* **Action item**
Search the records for the word "lines" and copy every line in which it occurs.

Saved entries
# # # # #
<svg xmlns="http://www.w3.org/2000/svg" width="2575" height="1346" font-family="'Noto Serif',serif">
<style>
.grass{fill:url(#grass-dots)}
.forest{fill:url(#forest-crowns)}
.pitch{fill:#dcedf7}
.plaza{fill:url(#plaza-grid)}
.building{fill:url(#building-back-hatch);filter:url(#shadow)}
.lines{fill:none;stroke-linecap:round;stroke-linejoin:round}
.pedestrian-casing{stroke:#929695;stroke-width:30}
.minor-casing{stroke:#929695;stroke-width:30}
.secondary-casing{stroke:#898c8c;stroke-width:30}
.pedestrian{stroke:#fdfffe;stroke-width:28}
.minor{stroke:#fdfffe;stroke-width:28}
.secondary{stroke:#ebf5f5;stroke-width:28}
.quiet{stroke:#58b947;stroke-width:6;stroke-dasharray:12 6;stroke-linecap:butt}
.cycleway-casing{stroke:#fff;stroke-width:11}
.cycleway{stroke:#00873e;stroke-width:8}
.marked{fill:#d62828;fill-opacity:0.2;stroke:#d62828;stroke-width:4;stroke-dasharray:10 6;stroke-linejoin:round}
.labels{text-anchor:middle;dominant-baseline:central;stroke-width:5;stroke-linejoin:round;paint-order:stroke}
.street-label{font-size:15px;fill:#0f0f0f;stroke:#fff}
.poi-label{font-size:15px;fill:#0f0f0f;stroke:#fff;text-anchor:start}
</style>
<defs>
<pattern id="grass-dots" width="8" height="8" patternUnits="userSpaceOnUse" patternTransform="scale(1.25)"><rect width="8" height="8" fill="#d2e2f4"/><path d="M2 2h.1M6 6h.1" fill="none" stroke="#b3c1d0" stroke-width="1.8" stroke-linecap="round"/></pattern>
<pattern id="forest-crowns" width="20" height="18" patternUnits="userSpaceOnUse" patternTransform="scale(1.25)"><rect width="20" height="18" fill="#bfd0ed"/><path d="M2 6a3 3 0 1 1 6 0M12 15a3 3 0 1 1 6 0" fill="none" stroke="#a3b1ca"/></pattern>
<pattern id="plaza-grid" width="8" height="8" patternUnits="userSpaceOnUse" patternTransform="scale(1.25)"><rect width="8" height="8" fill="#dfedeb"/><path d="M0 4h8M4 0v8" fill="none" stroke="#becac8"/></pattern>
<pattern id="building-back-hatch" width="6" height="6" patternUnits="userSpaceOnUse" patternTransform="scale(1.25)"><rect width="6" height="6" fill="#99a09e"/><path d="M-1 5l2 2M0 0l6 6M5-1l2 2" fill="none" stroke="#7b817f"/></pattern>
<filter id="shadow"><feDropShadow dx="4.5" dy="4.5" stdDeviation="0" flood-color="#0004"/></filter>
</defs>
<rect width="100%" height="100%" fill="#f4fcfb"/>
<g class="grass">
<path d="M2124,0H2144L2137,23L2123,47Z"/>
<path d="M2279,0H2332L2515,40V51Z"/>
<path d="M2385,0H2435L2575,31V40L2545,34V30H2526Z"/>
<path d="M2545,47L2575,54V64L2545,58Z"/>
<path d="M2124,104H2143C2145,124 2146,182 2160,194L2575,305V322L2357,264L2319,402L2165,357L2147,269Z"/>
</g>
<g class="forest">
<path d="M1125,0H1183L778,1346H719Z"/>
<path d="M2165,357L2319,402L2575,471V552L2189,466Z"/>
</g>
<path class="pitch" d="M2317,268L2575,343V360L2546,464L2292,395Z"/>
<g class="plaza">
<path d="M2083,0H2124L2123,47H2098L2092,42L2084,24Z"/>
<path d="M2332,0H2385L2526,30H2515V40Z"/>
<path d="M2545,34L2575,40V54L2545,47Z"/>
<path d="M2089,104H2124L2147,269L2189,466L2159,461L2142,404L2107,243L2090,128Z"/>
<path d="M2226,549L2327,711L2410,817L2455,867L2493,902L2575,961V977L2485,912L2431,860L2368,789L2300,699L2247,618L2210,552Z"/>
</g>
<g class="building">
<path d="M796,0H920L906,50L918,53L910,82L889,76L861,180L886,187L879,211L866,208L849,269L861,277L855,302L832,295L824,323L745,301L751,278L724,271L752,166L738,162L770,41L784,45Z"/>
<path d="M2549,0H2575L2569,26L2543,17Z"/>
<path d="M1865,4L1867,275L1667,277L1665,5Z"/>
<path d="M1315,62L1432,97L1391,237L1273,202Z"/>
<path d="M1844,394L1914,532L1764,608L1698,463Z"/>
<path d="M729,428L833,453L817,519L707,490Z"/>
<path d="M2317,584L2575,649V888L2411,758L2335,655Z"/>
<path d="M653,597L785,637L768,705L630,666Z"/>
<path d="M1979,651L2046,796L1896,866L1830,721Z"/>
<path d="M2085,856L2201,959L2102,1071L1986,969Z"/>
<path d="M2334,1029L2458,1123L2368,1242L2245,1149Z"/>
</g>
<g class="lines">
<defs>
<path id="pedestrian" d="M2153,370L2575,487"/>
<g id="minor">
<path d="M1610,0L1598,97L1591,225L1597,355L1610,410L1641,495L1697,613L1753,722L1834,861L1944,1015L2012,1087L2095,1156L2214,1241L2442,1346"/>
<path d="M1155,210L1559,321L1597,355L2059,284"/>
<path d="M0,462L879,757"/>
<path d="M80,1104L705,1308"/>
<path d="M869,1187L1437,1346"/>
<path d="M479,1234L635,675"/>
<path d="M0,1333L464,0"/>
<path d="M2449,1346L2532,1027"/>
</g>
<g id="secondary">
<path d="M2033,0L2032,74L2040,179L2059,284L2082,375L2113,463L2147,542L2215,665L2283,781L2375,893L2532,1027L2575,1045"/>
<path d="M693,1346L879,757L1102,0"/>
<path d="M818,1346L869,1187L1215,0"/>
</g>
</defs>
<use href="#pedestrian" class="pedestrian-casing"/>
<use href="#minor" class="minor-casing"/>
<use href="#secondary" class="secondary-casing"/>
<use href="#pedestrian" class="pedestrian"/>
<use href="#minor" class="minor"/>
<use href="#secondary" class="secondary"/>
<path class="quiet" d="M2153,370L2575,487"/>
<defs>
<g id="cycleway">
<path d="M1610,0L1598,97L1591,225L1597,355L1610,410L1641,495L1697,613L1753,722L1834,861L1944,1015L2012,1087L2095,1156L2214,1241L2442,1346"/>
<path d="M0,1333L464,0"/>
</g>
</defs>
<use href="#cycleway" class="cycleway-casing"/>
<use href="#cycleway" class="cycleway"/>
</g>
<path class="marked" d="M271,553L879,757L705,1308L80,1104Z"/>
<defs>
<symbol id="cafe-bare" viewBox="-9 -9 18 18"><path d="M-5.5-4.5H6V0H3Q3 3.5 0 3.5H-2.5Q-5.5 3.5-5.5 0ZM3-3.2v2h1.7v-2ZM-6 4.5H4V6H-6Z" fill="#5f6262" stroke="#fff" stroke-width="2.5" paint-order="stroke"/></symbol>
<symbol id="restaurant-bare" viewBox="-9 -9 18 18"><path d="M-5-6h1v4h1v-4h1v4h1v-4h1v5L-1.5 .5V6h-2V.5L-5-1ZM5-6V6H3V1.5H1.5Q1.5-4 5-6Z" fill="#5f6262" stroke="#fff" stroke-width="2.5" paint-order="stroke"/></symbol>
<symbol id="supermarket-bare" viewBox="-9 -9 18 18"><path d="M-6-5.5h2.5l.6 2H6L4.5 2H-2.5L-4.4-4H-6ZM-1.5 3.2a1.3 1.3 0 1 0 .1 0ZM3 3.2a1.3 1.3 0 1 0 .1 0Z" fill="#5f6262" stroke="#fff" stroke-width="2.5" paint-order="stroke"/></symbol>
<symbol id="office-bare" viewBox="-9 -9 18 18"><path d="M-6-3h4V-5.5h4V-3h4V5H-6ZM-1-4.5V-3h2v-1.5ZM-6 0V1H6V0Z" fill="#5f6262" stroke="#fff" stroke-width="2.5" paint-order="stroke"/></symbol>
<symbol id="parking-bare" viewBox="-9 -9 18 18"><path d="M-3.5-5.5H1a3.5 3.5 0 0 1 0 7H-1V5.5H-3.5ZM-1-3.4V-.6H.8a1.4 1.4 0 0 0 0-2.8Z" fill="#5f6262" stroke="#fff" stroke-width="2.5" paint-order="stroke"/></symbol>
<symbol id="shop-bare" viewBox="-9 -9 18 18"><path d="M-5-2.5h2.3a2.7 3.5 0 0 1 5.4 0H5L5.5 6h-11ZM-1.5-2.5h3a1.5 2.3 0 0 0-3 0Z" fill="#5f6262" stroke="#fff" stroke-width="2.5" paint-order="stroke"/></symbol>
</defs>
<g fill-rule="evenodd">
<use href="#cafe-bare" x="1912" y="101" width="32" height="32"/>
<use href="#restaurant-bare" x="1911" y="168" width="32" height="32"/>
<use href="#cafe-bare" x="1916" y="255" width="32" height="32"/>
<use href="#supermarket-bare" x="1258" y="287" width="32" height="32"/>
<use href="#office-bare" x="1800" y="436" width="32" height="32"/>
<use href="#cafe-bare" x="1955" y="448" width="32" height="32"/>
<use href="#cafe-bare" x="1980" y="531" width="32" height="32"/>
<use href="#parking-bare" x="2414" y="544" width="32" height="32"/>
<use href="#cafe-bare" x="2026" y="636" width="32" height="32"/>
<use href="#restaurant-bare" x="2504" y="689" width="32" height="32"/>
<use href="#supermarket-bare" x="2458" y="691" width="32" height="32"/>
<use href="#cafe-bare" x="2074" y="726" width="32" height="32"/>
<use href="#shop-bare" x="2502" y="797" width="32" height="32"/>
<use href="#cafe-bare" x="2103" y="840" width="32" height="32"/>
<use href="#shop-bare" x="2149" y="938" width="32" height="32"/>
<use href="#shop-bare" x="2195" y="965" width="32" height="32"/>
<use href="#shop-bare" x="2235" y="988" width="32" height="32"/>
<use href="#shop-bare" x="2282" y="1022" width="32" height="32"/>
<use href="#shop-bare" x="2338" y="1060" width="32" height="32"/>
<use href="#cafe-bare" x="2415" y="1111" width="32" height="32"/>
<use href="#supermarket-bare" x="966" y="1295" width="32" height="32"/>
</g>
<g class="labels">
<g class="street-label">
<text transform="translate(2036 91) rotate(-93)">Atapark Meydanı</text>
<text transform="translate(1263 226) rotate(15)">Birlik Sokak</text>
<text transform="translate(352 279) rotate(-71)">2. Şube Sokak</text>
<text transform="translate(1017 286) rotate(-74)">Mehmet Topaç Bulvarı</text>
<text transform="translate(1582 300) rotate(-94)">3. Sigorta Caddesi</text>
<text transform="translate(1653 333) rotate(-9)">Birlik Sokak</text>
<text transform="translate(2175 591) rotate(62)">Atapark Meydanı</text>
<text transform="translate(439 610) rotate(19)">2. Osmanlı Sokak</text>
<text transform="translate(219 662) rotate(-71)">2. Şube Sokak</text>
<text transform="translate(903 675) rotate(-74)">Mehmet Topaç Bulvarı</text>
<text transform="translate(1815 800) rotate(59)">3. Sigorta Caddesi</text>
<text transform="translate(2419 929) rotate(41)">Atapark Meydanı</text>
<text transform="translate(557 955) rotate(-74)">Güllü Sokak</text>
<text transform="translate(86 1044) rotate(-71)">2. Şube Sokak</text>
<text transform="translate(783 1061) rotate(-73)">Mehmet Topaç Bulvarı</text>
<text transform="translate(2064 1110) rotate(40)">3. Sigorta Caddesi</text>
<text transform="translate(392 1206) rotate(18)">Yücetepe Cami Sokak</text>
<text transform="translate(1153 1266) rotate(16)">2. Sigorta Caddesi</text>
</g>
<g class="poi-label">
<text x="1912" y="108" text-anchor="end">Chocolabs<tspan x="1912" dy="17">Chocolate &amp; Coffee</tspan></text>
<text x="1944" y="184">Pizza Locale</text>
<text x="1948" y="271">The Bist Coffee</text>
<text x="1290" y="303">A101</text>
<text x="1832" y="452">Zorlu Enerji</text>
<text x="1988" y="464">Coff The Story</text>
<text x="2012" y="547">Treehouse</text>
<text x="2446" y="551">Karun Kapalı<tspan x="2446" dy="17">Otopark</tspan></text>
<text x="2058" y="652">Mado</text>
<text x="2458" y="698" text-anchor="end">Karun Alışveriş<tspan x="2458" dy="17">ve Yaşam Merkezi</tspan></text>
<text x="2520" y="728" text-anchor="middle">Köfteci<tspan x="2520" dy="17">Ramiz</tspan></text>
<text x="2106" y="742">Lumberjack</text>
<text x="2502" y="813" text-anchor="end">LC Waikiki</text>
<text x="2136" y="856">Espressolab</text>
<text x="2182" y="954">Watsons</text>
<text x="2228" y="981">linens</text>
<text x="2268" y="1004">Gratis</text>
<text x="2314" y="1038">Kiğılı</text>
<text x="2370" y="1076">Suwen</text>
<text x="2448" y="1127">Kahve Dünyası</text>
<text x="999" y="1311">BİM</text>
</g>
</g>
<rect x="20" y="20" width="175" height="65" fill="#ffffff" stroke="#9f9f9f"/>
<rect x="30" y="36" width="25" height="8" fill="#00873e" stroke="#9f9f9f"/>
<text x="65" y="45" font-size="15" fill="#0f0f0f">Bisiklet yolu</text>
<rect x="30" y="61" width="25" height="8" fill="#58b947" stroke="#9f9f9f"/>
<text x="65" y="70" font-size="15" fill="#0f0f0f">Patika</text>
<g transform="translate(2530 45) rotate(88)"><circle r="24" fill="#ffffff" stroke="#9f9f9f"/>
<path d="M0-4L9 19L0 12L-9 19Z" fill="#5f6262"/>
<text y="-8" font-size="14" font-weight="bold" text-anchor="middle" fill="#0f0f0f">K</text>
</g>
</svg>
# # # # #
* **Written response**
.lines{fill:none;stroke-linecap:round;stroke-linejoin:round}
<g class="lines">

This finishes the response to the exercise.